----- EXTRAIT FOURNI -----

L’objection d’ensemble qu’on peut élever contre la théorie de Darwin, c’est qu’elle abolit l’idée de la création : elle donne tout au moins à la nature les moyens de faire sortir les espèces les unes des autres, et exclut par conséquent les interventions directes, répétées, miraculeuses et personnelles d’une puissance créatrice. Il est bien vrai que, même en l’adoptant, il reste à expliquer l’apparition des premières formes organiques, des types primordiaux d’où par une lente évolution sont sortis tous les êtres. Si leur genèse avait été spontanée, s’il y avait au sein de la nature inorganique des forces endormies qui à une certaine heure, en certaines circonstances, puissent créer une plante, un animal, comme nous voyons se former un cristal en vertu de certaines affinités chimiques, le miracle disparaîtrait entièrement de la création ; mais une science sévère repousse encore la doctrine de la génération spontanée, et rien n’autorise à admettre que les premiers êtres vivans soient sortis de l’inertie inorganique par l’action des forces qui nous sont connues. M. de Candolle, le savant botaniste de Genève, esprit prudent et presque timide qui s’est laissé pourtant entraîner aux idées de Darwin, l’a dit avec raison : « la probabilité de la théorie de l’évolution devrait frapper surtout les hommes qui ne croient pas à la génération spontanée. »

----- JEU DE DONNÉES -----

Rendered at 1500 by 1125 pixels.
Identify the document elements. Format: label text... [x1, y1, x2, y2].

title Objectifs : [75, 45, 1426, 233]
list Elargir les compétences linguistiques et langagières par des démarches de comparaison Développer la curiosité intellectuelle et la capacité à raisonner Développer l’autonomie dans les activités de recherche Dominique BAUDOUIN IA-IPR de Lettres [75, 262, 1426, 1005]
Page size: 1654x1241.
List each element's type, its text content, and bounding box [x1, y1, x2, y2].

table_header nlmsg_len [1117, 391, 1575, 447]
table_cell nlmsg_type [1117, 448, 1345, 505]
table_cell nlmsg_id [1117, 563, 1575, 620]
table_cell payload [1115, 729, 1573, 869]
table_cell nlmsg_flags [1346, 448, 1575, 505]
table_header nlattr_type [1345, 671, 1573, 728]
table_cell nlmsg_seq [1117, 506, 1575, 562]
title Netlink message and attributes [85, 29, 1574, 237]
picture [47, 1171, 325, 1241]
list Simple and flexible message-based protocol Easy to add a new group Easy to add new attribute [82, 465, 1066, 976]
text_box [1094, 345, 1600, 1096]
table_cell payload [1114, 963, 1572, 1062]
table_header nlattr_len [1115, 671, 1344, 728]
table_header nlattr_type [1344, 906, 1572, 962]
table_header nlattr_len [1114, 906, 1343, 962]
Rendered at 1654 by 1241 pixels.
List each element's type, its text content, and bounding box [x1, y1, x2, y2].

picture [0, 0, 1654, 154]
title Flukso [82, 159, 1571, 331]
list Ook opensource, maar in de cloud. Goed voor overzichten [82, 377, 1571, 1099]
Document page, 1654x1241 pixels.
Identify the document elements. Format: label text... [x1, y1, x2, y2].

-----

» **CONSIGNE DONNÉE**
Répondez brièvement aux questions suivantes d'après l'extrait sur la théorie de Darwin :
1. Quelle idée cette théorie abolit-elle selon l'objection d'ensemble ?
2. À quoi la formation d'une plante ou d'un animal par des forces endormies est-elle comparée ?
3. De quelle ville est le botaniste M. de Candolle ?

» **RÉSULTAT**
1. L'idée de la création.
2. À la formation d'un cristal en vertu de certaines affinités chimiques.
3. De Genève.